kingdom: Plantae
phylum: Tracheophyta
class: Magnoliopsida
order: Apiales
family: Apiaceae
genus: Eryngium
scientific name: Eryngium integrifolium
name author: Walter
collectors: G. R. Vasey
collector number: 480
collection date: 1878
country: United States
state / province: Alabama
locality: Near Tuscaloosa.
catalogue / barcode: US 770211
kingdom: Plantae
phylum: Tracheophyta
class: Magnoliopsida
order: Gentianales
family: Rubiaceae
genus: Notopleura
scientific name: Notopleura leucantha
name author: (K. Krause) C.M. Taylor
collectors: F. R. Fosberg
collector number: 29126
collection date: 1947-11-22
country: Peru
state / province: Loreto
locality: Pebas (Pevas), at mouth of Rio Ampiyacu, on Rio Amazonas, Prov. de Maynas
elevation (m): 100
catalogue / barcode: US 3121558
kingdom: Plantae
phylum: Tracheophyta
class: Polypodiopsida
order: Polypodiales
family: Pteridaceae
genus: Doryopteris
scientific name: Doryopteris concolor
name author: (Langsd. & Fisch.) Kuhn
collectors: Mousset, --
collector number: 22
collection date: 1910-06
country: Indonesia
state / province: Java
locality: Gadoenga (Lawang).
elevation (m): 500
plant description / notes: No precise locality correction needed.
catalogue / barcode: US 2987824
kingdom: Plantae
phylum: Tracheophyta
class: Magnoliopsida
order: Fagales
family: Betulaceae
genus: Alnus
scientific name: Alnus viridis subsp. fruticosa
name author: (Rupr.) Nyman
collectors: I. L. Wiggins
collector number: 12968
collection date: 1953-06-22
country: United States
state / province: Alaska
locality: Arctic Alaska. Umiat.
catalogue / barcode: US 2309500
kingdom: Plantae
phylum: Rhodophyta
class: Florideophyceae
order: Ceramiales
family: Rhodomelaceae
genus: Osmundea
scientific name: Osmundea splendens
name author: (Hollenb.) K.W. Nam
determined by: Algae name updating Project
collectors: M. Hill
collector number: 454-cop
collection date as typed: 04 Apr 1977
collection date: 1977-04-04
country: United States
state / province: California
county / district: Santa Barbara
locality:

────────

▶ _Directive_:
Convert the records above into a JSON list of strings, one string per line, omitting any blank lines.

▶ _The output_:
[
  "kingdom: Plantae",
  "phylum: Tracheophyta",
  "class: Magnoliopsida",
  "order: Apiales",
  "family: Apiaceae",
  "genus: Eryngium",
  "scientific name: Eryngium integrifolium",
  "name author: Walter",
  "collectors: G. R. Vasey",
  "collector number: 480",
  "collection date: 1878",
  "country: United States",
  "state / province: Alabama",
  "locality: Near Tuscaloosa.",
  "catalogue / barcode: US 770211",
  "kingdom: Plantae",
  "phylum: Tracheophyta",
  "class: Magnoliopsida",
  "order: Gentianales",
  "family: Rubiaceae",
  "genus: Notopleura",
  "scientific name: Notopleura leucantha",
  "name author: (K. Krause) C.M. Taylor",
  "collectors: F. R. Fosberg",
  "collector number: 29126",
  "collection date: 1947-11-22",
  "country: Peru",
  "state / province: Loreto",
  "locality: Pebas (Pevas), at mouth of Rio Ampiyacu, on Rio Amazonas, Prov. de Maynas",
  "elevation (m): 100",
  "catalogue / barcode: US 3121558",
  "kingdom: Plantae",
  "phylum: Tracheophyta",
  "class: Polypodiopsida",
  "order: Polypodiales",
  "family: Pteridaceae",
  "genus: Doryopteris",
  "scientific name: Doryopteris concolor",
  "name author: (Langsd. & Fisch.) Kuhn",
  "collectors: Mousset, --",
  "collector number: 22",
  "collection date: 1910-06",
  "country: Indonesia",
  "state / province: Java",
  "locality: Gadoenga (Lawang).",
  "elevation (m): 500",
  "plant description / notes: No precise locality correction needed.",
  "catalogue / barcode: US 2987824",
  "kingdom: Plantae",
  "phylum: Tracheophyta",
  "class: Magnoliopsida",
  "order: Fagales",
  "family: Betulaceae",
  "genus: Alnus",
  "scientific name: Alnus viridis subsp. fruticosa",
  "name author: (Rupr.) Nyman",
  "collectors: I. L. Wiggins",
  "collector number: 12968",
  "collection date: 1953-06-22",
  "country: United States",
  "state / province: Alaska",
  "locality: Arctic Alaska. Umiat.",
  "catalogue / barcode: US 2309500",
  "kingdom: Plantae",
  "phylum: Rhodophyta",
  "class: Florideophyceae",
  "order: Ceramiales",
  "family: Rhodomelaceae",
  "genus: Osmundea",
  "scientific name: Osmundea splendens",
  "name author: (Hollenb.) K.W. Nam",
  "determined by: Algae name updating Project",
  "collectors: M. Hill",
  "collector number: 454-cop",
  "collection date as typed: 04 Apr 1977",
  "collection date: 1977-04-04",
  "country: United States",
  "state / province: California",
  "county / district: Santa Barbara",
  "locality:"
]